Wegfall des Anspruchs auf Entgeltfortzahlung: Der Arbeitnehmer hat grundsätzlich einen Anspruch auf Zahlung von Entgeltfortzahlung aus § 611a Abs. 2 BGB iVm § 3 Abs. 1 EFZG. Dieser Anspruch auf Entgeltfortzahlung steht entsprechend § 3 Abs. 1 EFZG dem Arbeitnehmer zu, wenn er durch Arbeitsunfähigkeit infolge Krankheit an seiner Arbeitsleistung verhindert ist, ohne dass ihn ein Verschulden trifft. Eben dieses Verschulden kann aber durchaus eine Rolle spielen, wenn der Arbeitgeber nämlich vorwirft, dass den Arbeitnehmer ein Verschulden hinsichtlich der Notwendigkeit einer Entgeltfortzahlung trifft.

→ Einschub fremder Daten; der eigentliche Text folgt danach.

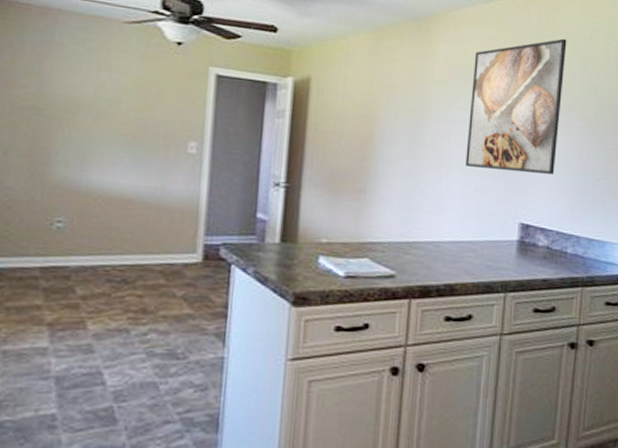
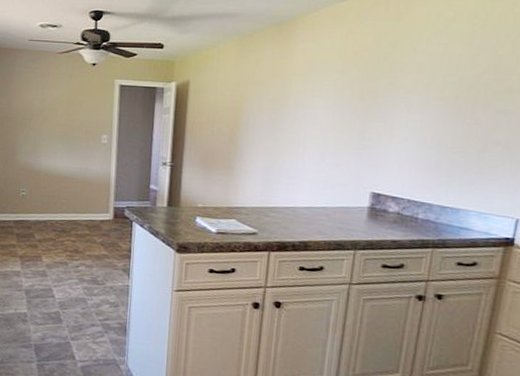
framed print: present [465,38,567,176] -> none [320,24,427,151]

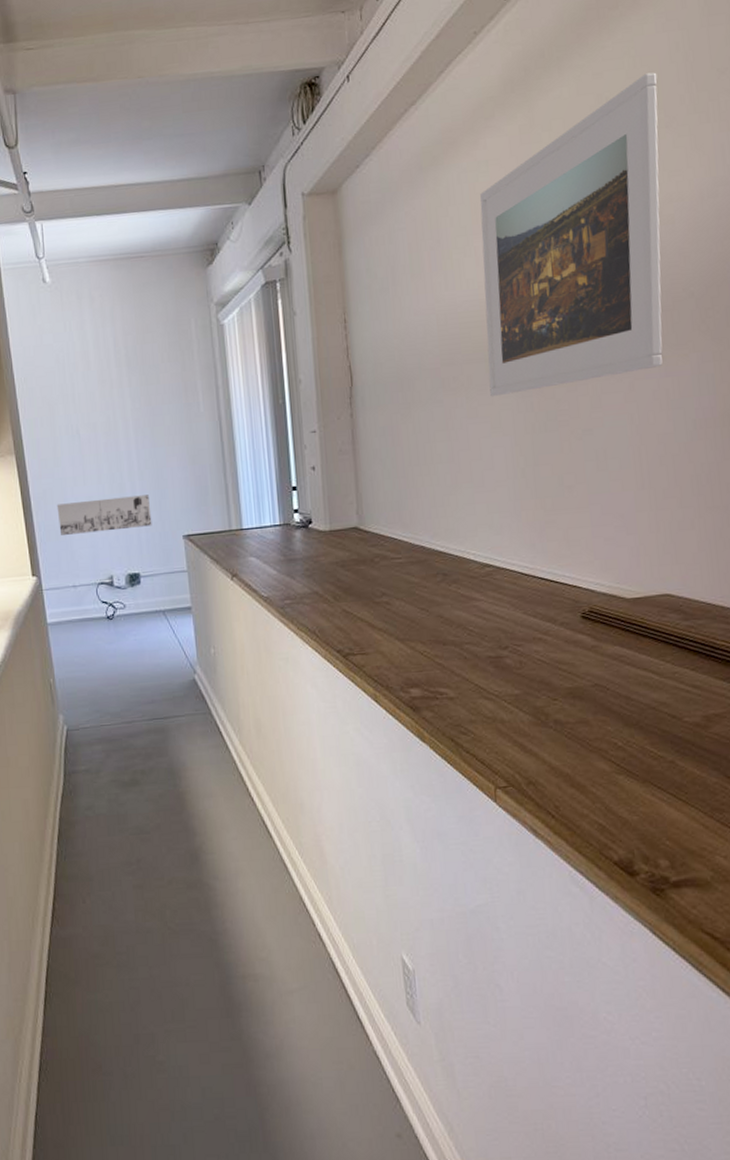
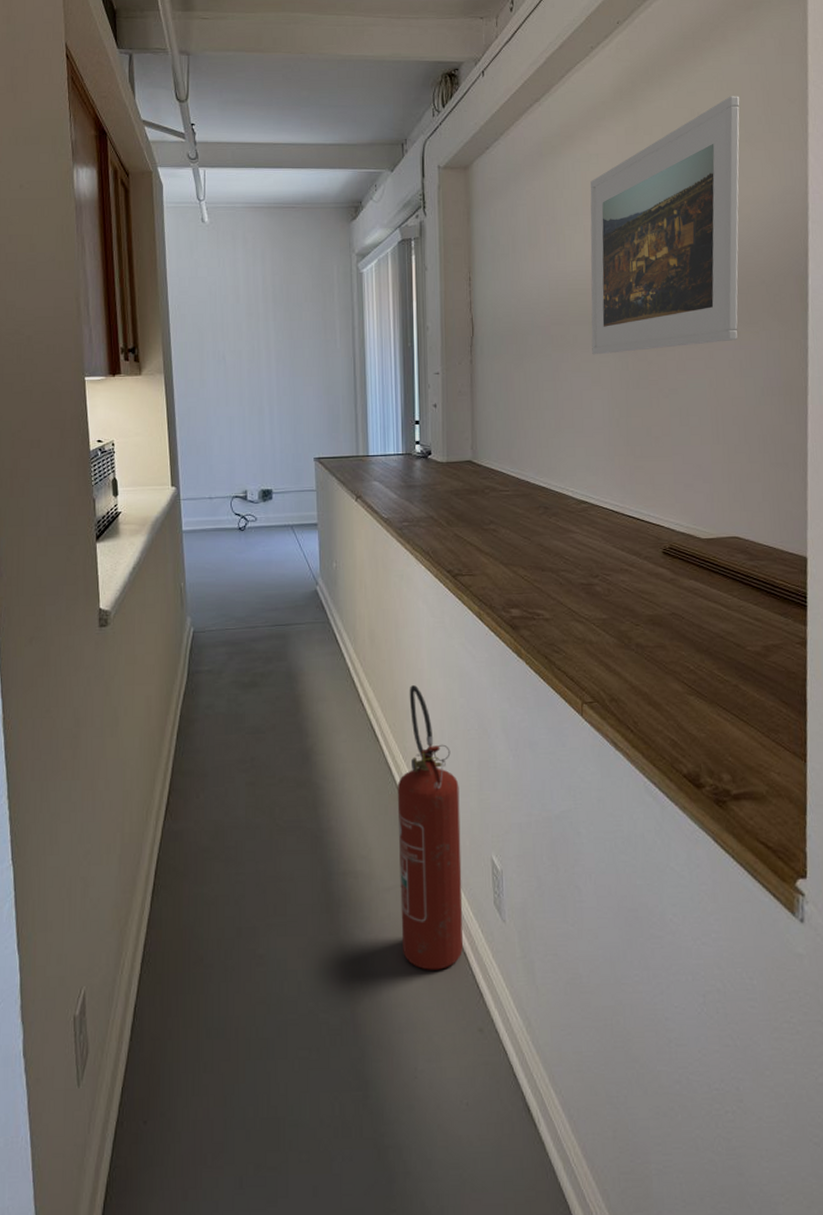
wall art: present [56,495,152,535] -> none [199,419,287,450]
fire extinguisher: none [294,776,376,1075] -> present [397,685,464,970]

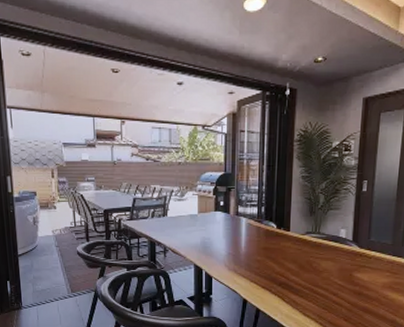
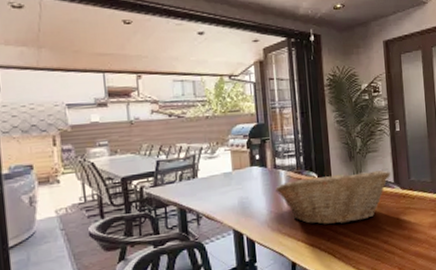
fruit basket: none [234,223,350,273] -> present [274,170,391,225]

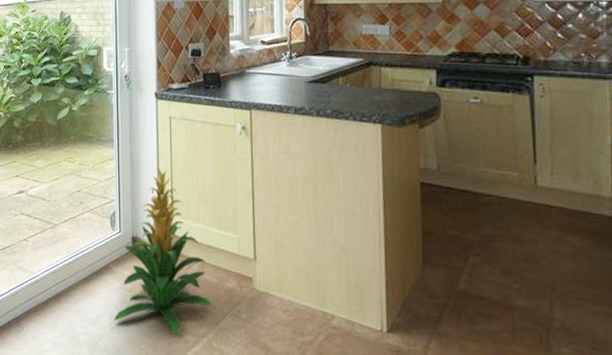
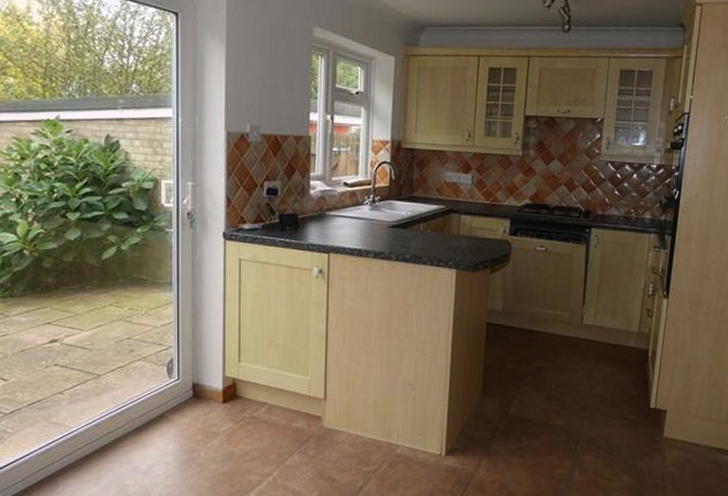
indoor plant: present [113,167,213,335] -> none [168,312,279,476]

Das aber wird so schnell nicht anzunehmen sein: Ein Ausschluss der Entgeltfortzahlung kommt grundsätzlich allein bei vorsätzlichem oder besonders leichtfertigen Verhalten in Betracht, also wenn der Arbeitnehmer entweder die Herbeiführung der Arbeitsunfähigkeit bewusst anstrebt, wie zum Beispiel in Fällen der Selbstverstümmelung oder er zumindest sein eigenes Integritätsinteresse in einem Grad von Gleichgültigkeit (nicht nur Sorglosigkeit) missachtet, der in ganz besonderem Maße von der üblichen Risikofreude eines verobjektivierten gesunden Arbeitnehmers abweicht:
Das Verschulden, von dem in § 3 EFZG die Rede ist, unterscheidet sich von der Verantwortlichkeit des Schuldners nach § 276 BGB und der des Straftäters nach § 15 StGB. Bei den beiden letztgenannten Vorschriften geht es um die Verletzung von Sorgfaltspflichten, die der Schuldner oder der Täter gegenüber Dritten hat. Demgegenüber geht es bei dem Verschulden nach § 3 EFZG nicht um eine Sorgfaltspflicht, die den Arbeitnehmer gegenüber dem Arbeitgeber, gegenüber Kollegen oder gar gegenüber der Solidargemeinschaft der Krankenversicherten trifft, sondern vielmehr um ein Verschulden gegen sich selbst. Wenn in der Rechtsprechung des Bundesarbeitsgerichtes davon die Rede ist, dass § 3 EFZG „ganz wesentlich der Entlastung der gesetzlichen Krankenkassen und damit mittelbar aller Beitragszahler“ diene (BAG v. 18.03.2015 – 10 AZR 99/14 -; BAG v. 12.12.2001 – 5 AZR 255/00 -), so ist damit die Entgeltfortzahlung durch den Arbeitgeber gemeint und damit die Entlastung der Krankenkasse von ihrer Pflicht zur Zahlung von Krankengeld (soweit nicht vorsätzliches Verhalten vorliegt, § 52 SGB V); gerade nicht gemeint ist damit der Anspruchsausschluss bei einem Verschulden des Arbeitnehmers gegen sich selbst. Im Sinne des § 3 Abs. 1 Satz 1 EFZG ist unter „Verschulden“ also ein dem § 254 BGB ähnliches anspruchsbeseitigendes Verschulden gegen sich selbst zu verstehen. Zur Annahme eines solchen „Verschuldens gegen sich selbst“ genügt nicht jede die Arbeitsunfähigkeit herbeiführende Fahrlässigkeit. Voraussetzung ist vielmehr, dass ein grober Verstoß gegen das von einem verständigen Menschen im eigenen Interesse billigerweise zu erwartende Verhalten vorliegt. Die Arbeitsunfähigkeit darf demnach nicht auf ein unverständiges, ungewöhnlich leichtfertiges oder mutwilliges oder gegen die guten Sitten verstoßendes Verhalten des Arbeitnehmers zurückzuführen sein (Feichtinger/Malkmus, Entgeltfortzahlungsrecht, EFZG § 3 Rn. 105 – 107). Auf die ausführlichen Hinweise in der Entscheidung des Arbeitsgerichts auf die zu diesem Thema veröffentlichte Rechtsprechung und Literatur wird im Übrigen Bezug genommen.
Landesarbeitsgericht Köln, 6 Sa 647/19
Übrigens: Regelmäßig wird das nicht bei einem Suizidversuch anzunehmen sei (BAG, 5 AZR 611/77).